Laura Erickson's For the Birds

Friday, September 21, 2007

Interesting birds-in-the-movies commentary

Probably every single birding blogger is linking to Graham Chisholm's review of 3:10 to Yuma in the Washington Post. Chisholm, Audubon California's director of conservation, knows his bird sounds from around the world, and justifiably criticizes movie makers for their sloppiness in putting impossible birds or bird sounds in movies.

Hollywood's general neglect of birds can be downright jarring. We birders are enjoying the movie as much as everyone else in the theater, and then something happens.

Take the movie "Ever After." While reveling in Drew Barrymore's alfresco lunch with the queen of France, we suddenly hear the cry of a . . . North American alder flycatcher?
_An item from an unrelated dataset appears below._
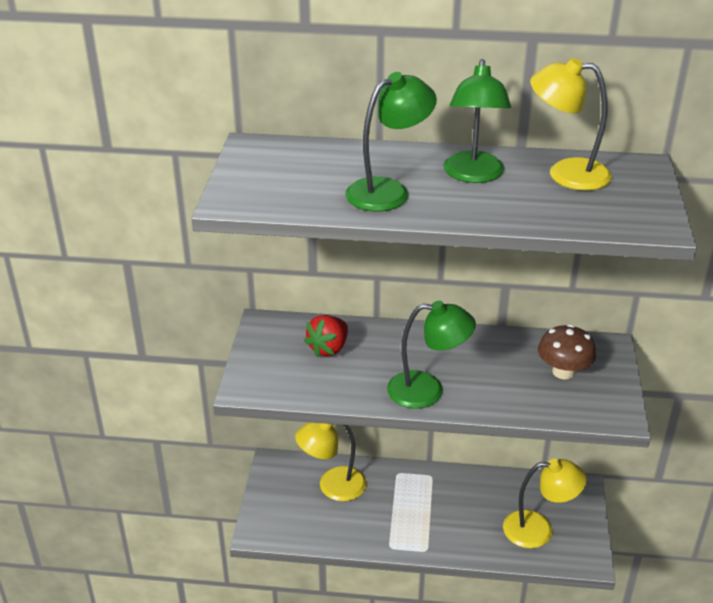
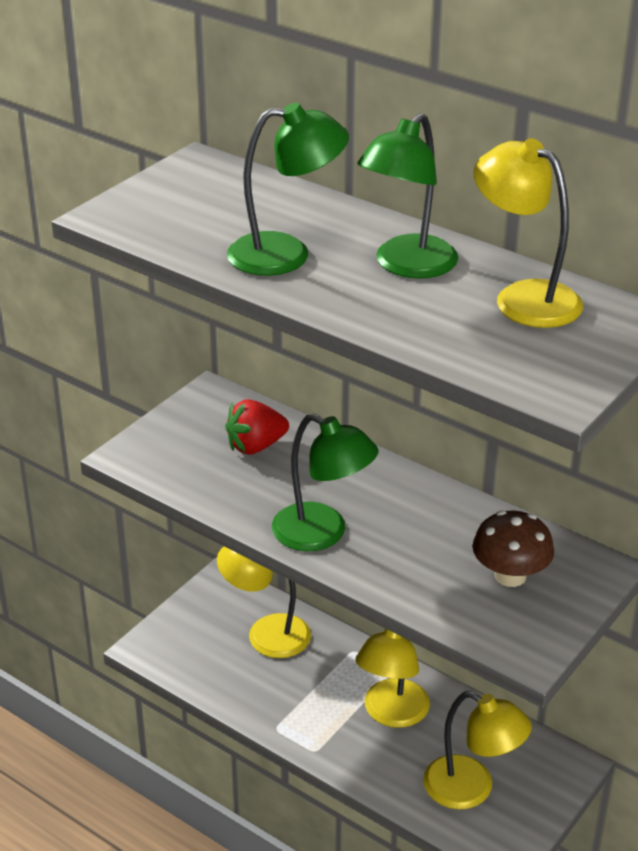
camera: 30 degrees right, 0 degrees up
none -> yellow lamp [356,628,430,728]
Brad Pitt might as well have flashed his Hanes boxers beneath a Trojan tunic.

But he does note an important exception:
Sound editors for "Harry Potter and the Goblet of Fire" asked Cornell's Macaulay Library at the Lab of Ornithology to help track down authentic sounds of the chiffchaff, burrowing owl, European robin, song thrush, common nightingale and rook.


Tragically, Chisholm himself doesn't realize, or the Harry Potter producers didn't realize, that Burrowing Owls are not found outside the Americas. Their close relative, the Little Owl, may sound like them, but I haven't spent time in Europe to know. For a while the Nature Conservancy's Harry Potter webpage was saying that Ron's owl Pigwidgeon was a Little Owl, but the drawing in the Scholastic version of the books clearly shows an owl with feather tufts on its head, so I'm presuming Pig is a Scops Owl. (My Owls of Harry Potter page is here.)